• Plain-text document sources:
━━━━━━

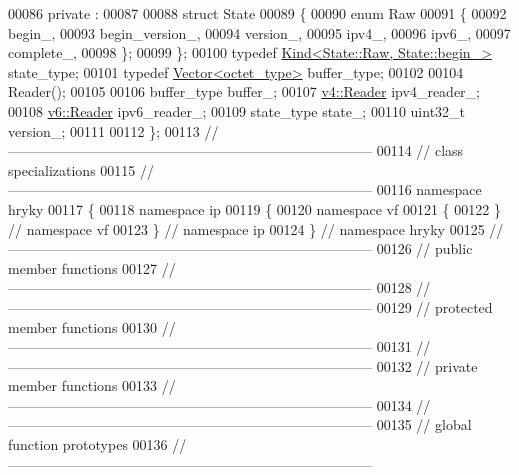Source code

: \begin{DoxyCode}
00086 \textcolor{keyword}{private} :
00087 
00088     \textcolor{keyword}{struct }State
00089     \{
00090         \textcolor{keyword}{enum} Raw
00091         \{
00092             begin\_,
00093             begin\_version\_,
00094             version\_,
00095             ipv4\_,
00096             ipv6\_,
00097             complete\_,
00098         \};
00099     \};
00100     \textcolor{keyword}{typedef} \hyperlink{classhryky_1_1_kind}{Kind<State::Raw, State::begin_>} state\_type;
00101     \textcolor{keyword}{typedef} \hyperlink{classhryky_1_1_vector}{Vector<octet_type>} buffer\_type;
00102 
00104     Reader();
00105 
00106     buffer\_type buffer\_;
00107     \hyperlink{classhryky_1_1ip_1_1v4_1_1_reader}{v4::Reader}  ipv4\_reader\_;
00108     \hyperlink{classhryky_1_1ip_1_1v6_1_1_reader}{v6::Reader}  ipv6\_reader\_;
00109     state\_type  state\_;
00110     uint32\_t    version\_;
00111 
00112 \};
00113 \textcolor{comment}{//
      ------------------------------------------------------------------------------}
00114 \textcolor{comment}{// class specializations}
00115 \textcolor{comment}{//
      ------------------------------------------------------------------------------}
00116 \textcolor{keyword}{namespace }hryky
00117 \{
00118 \textcolor{keyword}{namespace }ip
00119 \{
00120 \textcolor{keyword}{namespace }vf
00121 \{
00122 \} \textcolor{comment}{// namespace vf}
00123 \} \textcolor{comment}{// namespace ip}
00124 \} \textcolor{comment}{// namespace hryky}
00125 \textcolor{comment}{//
      ------------------------------------------------------------------------------}
00126 \textcolor{comment}{// public member functions}
00127 \textcolor{comment}{//
      ------------------------------------------------------------------------------}
00128 \textcolor{comment}{//
      ------------------------------------------------------------------------------}
00129 \textcolor{comment}{// protected member functions}
00130 \textcolor{comment}{//
      ------------------------------------------------------------------------------}
00131 \textcolor{comment}{//
      ------------------------------------------------------------------------------}
00132 \textcolor{comment}{// private member functions}
00133 \textcolor{comment}{//
      ------------------------------------------------------------------------------}
00134 \textcolor{comment}{//
      ------------------------------------------------------------------------------}
00135 \textcolor{comment}{// global function prototypes}
00136 \textcolor{comment}{//
      ------------------------------------------------------------------------------}

\end{DoxyCode}
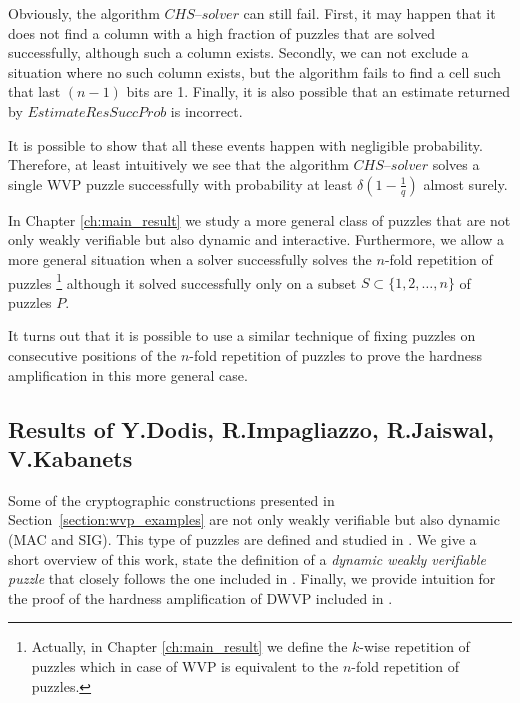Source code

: Obviously, the algorithm $\mathit{CHS\text{--}solver}$ can still fail. First, it may happen that it does not find a column
with a high fraction of puzzles that are solved successfully, although such a column exists.
Secondly, we can not exclude a situation where no such column exists, but the algorithm fails to find a cell such that last $(n-1)$ bits are 1.
Finally, it is also possible that an estimate returned by $\mathit{EstimateResSuccProb}$ is incorrect.

It is possible to show that all these events happen with negligible probability.
Therefore, at least intuitively we see that the algorithm $\mathit{CHS\text{--}solver}$
solves a single WVP puzzle successfully with probability at least $\delta(1-\frac{1}{q})$ almost surely.

In Chapter \ref{ch:main_result} we study a more general class of puzzles that are not only weakly verifiable but also dynamic and interactive.
Furthermore, we allow a more general situation when a solver successfully solves the $n$-fold repetition of puzzles
\footnote{Actually, in Chapter \ref{ch:main_result} we define the $k$-wise repetition of puzzles
which in case of WVP is equivalent to the $n$-fold repetition of puzzles.}
although it solved successfully only on a subset $S \subset \{1,2,\dotsc, n\}$ of puzzles $P$.

It turns out that it is possible to use a similar technique of fixing puzzles on consecutive positions of the $n$-fold repetition of
puzzles to prove the hardness amplification in this more general case.
%
\subsection{Results of Y.Dodis, R.Impagliazzo, R.Jaiswal, V.Kabanets}
\label{subsec:dijk}
Some of the cryptographic constructions presented in Section~\ref{section:wvp_examples}
are not only weakly verifiable but also dynamic (MAC and SIG). This type of puzzles are defined and studied in \cite{Dodis:2009:SAI:1530441.1530450}.
We give a short overview of this work, state the definition of a \textit{dynamic weakly verifiable puzzle} that closely follows
the one included in \cite{Dodis:2009:SAI:1530441.1530450}. Finally, we provide intuition for the proof of the hardness amplification of DWVP
included in \cite{Dodis:2009:SAI:1530441.1530450}.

━━━━━━

• What to produce: If a record contains a picture, drop the picture and repeat the rest exactly.

• Your response:
Source code

: \begin{DoxyCode}
00086 \textcolor{keyword}{private} :
00087 
00088     \textcolor{keyword}{struct }State
00089     \{
00090         \textcolor{keyword}{enum} Raw
00091         \{
00092             begin\_,
00093             begin\_version\_,
00094             version\_,
00095             ipv4\_,
00096             ipv6\_,
00097             complete\_,
00098         \};
00099     \};
00100     \textcolor{keyword}{typedef} \hyperlink{classhryky_1_1_kind}{Kind<State::Raw, State::begin_>} state\_type;
00101     \textcolor{keyword}{typedef} \hyperlink{classhryky_1_1_vector}{Vector<octet_type>} buffer\_type;
00102 
00104     Reader();
00105 
00106     buffer\_type buffer\_;
00107     \hyperlink{classhryky_1_1ip_1_1v4_1_1_reader}{v4::Reader}  ipv4\_reader\_;
00108     \hyperlink{classhryky_1_1ip_1_1v6_1_1_reader}{v6::Reader}  ipv6\_reader\_;
00109     state\_type  state\_;
00110     uint32\_t    version\_;
00111 
00112 \};
00113 \textcolor{comment}{//
      ------------------------------------------------------------------------------}
00114 \textcolor{comment}{// class specializations}
00115 \textcolor{comment}{//
      ------------------------------------------------------------------------------}
00116 \textcolor{keyword}{namespace }hryky
00117 \{
00118 \textcolor{keyword}{namespace }ip
00119 \{
00120 \textcolor{keyword}{namespace }vf
00121 \{
00122 \} \textcolor{comment}{// namespace vf}
00123 \} \textcolor{comment}{// namespace ip}
00124 \} \textcolor{comment}{// namespace hryky}
00125 \textcolor{comment}{//
      ------------------------------------------------------------------------------}
00126 \textcolor{comment}{// public member functions}
00127 \textcolor{comment}{//
      ------------------------------------------------------------------------------}
00128 \textcolor{comment}{//
      ------------------------------------------------------------------------------}
00129 \textcolor{comment}{// protected member functions}
00130 \textcolor{comment}{//
      ------------------------------------------------------------------------------}
00131 \textcolor{comment}{//
      ------------------------------------------------------------------------------}
00132 \textcolor{comment}{// private member functions}
00133 \textcolor{comment}{//
      ------------------------------------------------------------------------------}
00134 \textcolor{comment}{//
      ------------------------------------------------------------------------------}
00135 \textcolor{comment}{// global function prototypes}
00136 \textcolor{comment}{//
      ------------------------------------------------------------------------------}

\end{DoxyCode}
Source code

: Obviously, the algorithm $\mathit{CHS\text{--}solver}$ can still fail. First, it may happen that it does not find a column
with a high fraction of puzzles that are solved successfully, although such a column exists.
Secondly, we can not exclude a situation where no such column exists, but the algorithm fails to find a cell such that last $(n-1)$ bits are 1.
Finally, it is also possible that an estimate returned by $\mathit{EstimateResSuccProb}$ is incorrect.

It is possible to show that all these events happen with negligible probability.
Therefore, at least intuitively we see that the algorithm $\mathit{CHS\text{--}solver}$
solves a single WVP puzzle successfully with probability at least $\delta(1-\frac{1}{q})$ almost surely.

In Chapter \ref{ch:main_result} we study a more general class of puzzles that are not only weakly verifiable but also dynamic and interactive.
Furthermore, we allow a more general situation when a solver successfully solves the $n$-fold repetition of puzzles
\footnote{Actually, in Chapter \ref{ch:main_result} we define the $k$-wise repetition of puzzles
which in case of WVP is equivalent to the $n$-fold repetition of puzzles.}
although it solved successfully only on a subset $S \subset \{1,2,\dotsc, n\}$ of puzzles $P$.

It turns out that it is possible to use a similar technique of fixing puzzles on consecutive positions of the $n$-fold repetition of
puzzles to prove the hardness amplification in this more general case.
%
\subsection{Results of Y.Dodis, R.Impagliazzo, R.Jaiswal, V.Kabanets}
\label{subsec:dijk}
Some of the cryptographic constructions presented in Section~\ref{section:wvp_examples}
are not only weakly verifiable but also dynamic (MAC and SIG). This type of puzzles are defined and studied in \cite{Dodis:2009:SAI:1530441.1530450}.
We give a short overview of this work, state the definition of a \textit{dynamic weakly verifiable puzzle} that closely follows
the one included in \cite{Dodis:2009:SAI:1530441.1530450}. Finally, we provide intuition for the proof of the hardness amplification of DWVP
included in \cite{Dodis:2009:SAI:1530441.1530450}.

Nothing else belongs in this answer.